About this exercise ->
The stretch from the line with "heap = \fBNULL\fP\fC" through the line with "Generated automatically by" in the records below: write it out exactly, and nothing else.

++++++++++++++++++++

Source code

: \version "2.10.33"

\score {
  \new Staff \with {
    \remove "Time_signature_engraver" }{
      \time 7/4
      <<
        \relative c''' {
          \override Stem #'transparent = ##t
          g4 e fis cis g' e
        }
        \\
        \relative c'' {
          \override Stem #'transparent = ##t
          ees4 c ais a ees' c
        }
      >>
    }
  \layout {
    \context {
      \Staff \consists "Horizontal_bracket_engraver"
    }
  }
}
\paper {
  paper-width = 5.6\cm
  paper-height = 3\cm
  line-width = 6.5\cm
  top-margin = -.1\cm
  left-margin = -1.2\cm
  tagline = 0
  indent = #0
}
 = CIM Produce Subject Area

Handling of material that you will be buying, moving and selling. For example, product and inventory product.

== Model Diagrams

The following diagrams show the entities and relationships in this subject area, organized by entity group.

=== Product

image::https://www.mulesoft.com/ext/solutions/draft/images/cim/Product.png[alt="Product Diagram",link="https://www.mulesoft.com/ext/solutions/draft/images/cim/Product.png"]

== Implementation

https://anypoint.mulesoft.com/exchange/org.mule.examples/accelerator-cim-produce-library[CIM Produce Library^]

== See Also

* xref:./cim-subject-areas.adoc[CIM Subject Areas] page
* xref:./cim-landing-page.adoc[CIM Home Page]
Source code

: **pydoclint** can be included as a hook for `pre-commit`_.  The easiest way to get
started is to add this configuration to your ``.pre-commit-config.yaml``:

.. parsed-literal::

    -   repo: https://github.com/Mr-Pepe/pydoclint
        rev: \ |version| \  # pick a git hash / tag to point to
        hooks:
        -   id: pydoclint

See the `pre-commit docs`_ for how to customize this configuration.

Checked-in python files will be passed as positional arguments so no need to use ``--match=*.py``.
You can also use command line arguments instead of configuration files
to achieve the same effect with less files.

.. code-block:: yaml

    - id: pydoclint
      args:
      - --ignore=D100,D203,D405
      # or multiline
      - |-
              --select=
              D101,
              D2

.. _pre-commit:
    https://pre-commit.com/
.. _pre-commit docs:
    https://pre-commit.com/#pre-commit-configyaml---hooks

++++++++++++++++++++

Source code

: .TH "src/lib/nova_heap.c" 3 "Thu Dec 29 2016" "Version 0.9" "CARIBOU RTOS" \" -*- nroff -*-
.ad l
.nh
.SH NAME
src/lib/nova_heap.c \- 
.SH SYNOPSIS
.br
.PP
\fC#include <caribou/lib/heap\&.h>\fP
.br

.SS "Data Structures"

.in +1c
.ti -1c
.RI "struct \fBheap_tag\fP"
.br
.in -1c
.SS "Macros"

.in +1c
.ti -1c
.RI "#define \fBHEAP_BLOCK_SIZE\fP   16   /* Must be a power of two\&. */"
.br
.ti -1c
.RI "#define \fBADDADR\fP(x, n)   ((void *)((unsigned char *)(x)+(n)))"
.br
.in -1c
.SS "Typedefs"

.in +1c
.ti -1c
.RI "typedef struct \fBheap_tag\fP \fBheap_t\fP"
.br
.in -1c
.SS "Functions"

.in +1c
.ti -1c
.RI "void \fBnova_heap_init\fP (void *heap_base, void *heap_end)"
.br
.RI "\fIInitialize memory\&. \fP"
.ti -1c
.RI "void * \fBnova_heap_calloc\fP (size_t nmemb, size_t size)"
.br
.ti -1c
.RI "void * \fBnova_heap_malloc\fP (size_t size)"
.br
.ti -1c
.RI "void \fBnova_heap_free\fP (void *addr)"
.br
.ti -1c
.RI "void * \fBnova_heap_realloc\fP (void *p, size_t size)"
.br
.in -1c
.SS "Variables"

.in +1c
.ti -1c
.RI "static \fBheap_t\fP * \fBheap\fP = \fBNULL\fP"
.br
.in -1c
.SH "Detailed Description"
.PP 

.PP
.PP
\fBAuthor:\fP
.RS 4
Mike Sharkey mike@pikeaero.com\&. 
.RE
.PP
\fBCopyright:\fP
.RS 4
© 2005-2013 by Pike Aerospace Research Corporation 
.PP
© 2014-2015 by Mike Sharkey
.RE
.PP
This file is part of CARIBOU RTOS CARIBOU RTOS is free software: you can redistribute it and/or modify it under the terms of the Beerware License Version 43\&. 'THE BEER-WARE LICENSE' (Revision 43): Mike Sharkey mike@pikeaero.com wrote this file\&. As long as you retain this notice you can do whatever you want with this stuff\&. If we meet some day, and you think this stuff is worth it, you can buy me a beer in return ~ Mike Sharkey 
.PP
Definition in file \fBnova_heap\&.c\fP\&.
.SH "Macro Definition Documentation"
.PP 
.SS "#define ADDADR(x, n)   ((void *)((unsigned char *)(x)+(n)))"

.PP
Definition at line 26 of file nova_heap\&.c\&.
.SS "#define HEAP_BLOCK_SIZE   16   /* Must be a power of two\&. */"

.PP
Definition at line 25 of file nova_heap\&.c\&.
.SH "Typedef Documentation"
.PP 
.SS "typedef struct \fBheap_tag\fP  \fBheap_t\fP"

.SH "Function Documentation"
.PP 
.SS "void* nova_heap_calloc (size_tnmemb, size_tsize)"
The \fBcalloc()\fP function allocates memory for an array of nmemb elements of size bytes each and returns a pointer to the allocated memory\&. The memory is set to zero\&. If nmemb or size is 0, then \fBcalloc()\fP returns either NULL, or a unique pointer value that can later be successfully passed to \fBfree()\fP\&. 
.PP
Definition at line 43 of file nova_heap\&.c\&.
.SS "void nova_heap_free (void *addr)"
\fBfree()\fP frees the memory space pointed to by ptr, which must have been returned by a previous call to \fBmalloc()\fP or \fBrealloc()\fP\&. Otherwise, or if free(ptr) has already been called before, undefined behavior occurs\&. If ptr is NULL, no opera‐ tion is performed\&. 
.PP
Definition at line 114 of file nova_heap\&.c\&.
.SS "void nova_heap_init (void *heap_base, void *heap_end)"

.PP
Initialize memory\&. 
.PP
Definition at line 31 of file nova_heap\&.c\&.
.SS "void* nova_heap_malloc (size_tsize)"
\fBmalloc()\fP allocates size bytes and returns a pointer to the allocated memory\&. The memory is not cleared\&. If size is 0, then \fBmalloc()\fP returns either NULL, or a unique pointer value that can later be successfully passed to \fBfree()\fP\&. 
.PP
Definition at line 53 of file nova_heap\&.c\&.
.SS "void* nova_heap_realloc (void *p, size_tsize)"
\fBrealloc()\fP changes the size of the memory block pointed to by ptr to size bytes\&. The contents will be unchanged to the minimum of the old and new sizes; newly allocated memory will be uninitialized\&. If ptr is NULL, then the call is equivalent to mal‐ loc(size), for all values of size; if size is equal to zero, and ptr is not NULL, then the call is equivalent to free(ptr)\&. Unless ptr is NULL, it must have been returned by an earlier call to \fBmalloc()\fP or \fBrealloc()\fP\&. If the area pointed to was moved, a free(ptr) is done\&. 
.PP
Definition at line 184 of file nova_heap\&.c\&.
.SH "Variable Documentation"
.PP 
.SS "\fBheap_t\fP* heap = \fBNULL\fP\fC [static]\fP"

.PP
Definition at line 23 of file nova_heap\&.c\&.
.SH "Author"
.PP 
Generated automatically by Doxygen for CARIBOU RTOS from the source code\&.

++++++++++++++++++++

Answer section ->
.SS "\fBheap_t\fP* heap = \fBNULL\fP\fC [static]\fP"

.PP
Definition at line 23 of file nova_heap\&.c\&.
.SH "Author"
.PP 
Generated automatically by Doxygen for CARIBOU RTOS from the source code\&.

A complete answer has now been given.